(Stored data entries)
★ ★ ★ ★ ★ ★ ★
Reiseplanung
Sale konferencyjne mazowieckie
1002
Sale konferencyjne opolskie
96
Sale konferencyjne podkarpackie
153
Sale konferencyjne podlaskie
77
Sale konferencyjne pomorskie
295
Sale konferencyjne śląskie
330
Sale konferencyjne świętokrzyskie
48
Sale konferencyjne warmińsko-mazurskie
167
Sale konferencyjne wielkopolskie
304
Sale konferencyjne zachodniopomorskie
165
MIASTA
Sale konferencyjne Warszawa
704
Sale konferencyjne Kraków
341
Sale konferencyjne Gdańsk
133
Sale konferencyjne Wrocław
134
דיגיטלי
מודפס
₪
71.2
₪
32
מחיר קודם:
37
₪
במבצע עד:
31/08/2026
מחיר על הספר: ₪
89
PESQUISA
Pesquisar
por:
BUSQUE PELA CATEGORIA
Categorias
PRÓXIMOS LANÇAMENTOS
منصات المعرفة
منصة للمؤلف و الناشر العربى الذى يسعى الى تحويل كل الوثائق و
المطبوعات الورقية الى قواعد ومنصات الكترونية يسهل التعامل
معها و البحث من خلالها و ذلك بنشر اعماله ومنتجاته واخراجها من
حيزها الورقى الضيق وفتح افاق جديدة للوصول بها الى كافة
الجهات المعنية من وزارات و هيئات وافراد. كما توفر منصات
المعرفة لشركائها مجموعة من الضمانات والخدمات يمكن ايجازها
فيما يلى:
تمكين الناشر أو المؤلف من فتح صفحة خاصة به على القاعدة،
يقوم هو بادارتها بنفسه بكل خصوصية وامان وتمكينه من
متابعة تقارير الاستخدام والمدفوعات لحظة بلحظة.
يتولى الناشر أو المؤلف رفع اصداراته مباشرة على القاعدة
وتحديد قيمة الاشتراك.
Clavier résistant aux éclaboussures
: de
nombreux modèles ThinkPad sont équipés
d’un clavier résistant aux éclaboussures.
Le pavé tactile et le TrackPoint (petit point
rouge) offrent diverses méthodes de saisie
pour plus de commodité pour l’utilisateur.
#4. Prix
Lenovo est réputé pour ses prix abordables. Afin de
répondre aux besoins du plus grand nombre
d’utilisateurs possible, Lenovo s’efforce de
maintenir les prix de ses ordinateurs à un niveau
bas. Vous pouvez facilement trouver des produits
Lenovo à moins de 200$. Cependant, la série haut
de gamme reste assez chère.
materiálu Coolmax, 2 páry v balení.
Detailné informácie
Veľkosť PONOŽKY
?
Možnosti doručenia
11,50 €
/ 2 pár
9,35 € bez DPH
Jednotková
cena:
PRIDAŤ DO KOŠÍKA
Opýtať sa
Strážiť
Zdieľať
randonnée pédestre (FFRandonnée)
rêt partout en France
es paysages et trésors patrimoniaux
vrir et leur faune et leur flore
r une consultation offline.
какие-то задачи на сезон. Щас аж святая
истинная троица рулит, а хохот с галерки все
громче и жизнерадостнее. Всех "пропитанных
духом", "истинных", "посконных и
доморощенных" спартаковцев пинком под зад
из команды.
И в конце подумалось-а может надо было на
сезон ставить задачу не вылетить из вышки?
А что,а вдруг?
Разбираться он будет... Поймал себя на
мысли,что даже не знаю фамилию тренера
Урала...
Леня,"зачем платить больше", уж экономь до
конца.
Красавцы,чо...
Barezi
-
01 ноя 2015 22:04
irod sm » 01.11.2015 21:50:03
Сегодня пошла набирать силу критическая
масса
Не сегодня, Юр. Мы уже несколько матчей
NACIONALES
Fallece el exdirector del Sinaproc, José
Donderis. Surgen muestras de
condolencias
★ ★ ★ ★ ★ ★ ★
Write out the lines of the records exactly, from the first line through the line containing "bas. Vous pouvez", including both.

**Solution below**.
Reiseplanung
Sale konferencyjne mazowieckie
1002
Sale konferencyjne opolskie
96
Sale konferencyjne podkarpackie
153
Sale konferencyjne podlaskie
77
Sale konferencyjne pomorskie
295
Sale konferencyjne śląskie
330
Sale konferencyjne świętokrzyskie
48
Sale konferencyjne warmińsko-mazurskie
167
Sale konferencyjne wielkopolskie
304
Sale konferencyjne zachodniopomorskie
165
MIASTA
Sale konferencyjne Warszawa
704
Sale konferencyjne Kraków
341
Sale konferencyjne Gdańsk
133
Sale konferencyjne Wrocław
134
דיגיטלי
מודפס
₪
71.2
₪
32
מחיר קודם:
37
₪
במבצע עד:
31/08/2026
מחיר על הספר: ₪
89
PESQUISA
Pesquisar
por:
BUSQUE PELA CATEGORIA
Categorias
PRÓXIMOS LANÇAMENTOS
منصات المعرفة
منصة للمؤلف و الناشر العربى الذى يسعى الى تحويل كل الوثائق و
المطبوعات الورقية الى قواعد ومنصات الكترونية يسهل التعامل
معها و البحث من خلالها و ذلك بنشر اعماله ومنتجاته واخراجها من
حيزها الورقى الضيق وفتح افاق جديدة للوصول بها الى كافة
الجهات المعنية من وزارات و هيئات وافراد. كما توفر منصات
المعرفة لشركائها مجموعة من الضمانات والخدمات يمكن ايجازها
فيما يلى:
تمكين الناشر أو المؤلف من فتح صفحة خاصة به على القاعدة،
يقوم هو بادارتها بنفسه بكل خصوصية وامان وتمكينه من
متابعة تقارير الاستخدام والمدفوعات لحظة بلحظة.
يتولى الناشر أو المؤلف رفع اصداراته مباشرة على القاعدة
وتحديد قيمة الاشتراك.
Clavier résistant aux éclaboussures
: de
nombreux modèles ThinkPad sont équipés
d’un clavier résistant aux éclaboussures.
Le pavé tactile et le TrackPoint (petit point
rouge) offrent diverses méthodes de saisie
pour plus de commodité pour l’utilisateur.
#4. Prix
Lenovo est réputé pour ses prix abordables. Afin de
répondre aux besoins du plus grand nombre
d’utilisateurs possible, Lenovo s’efforce de
maintenir les prix de ses ordinateurs à un niveau
bas. Vous pouvez facilement trouver des produits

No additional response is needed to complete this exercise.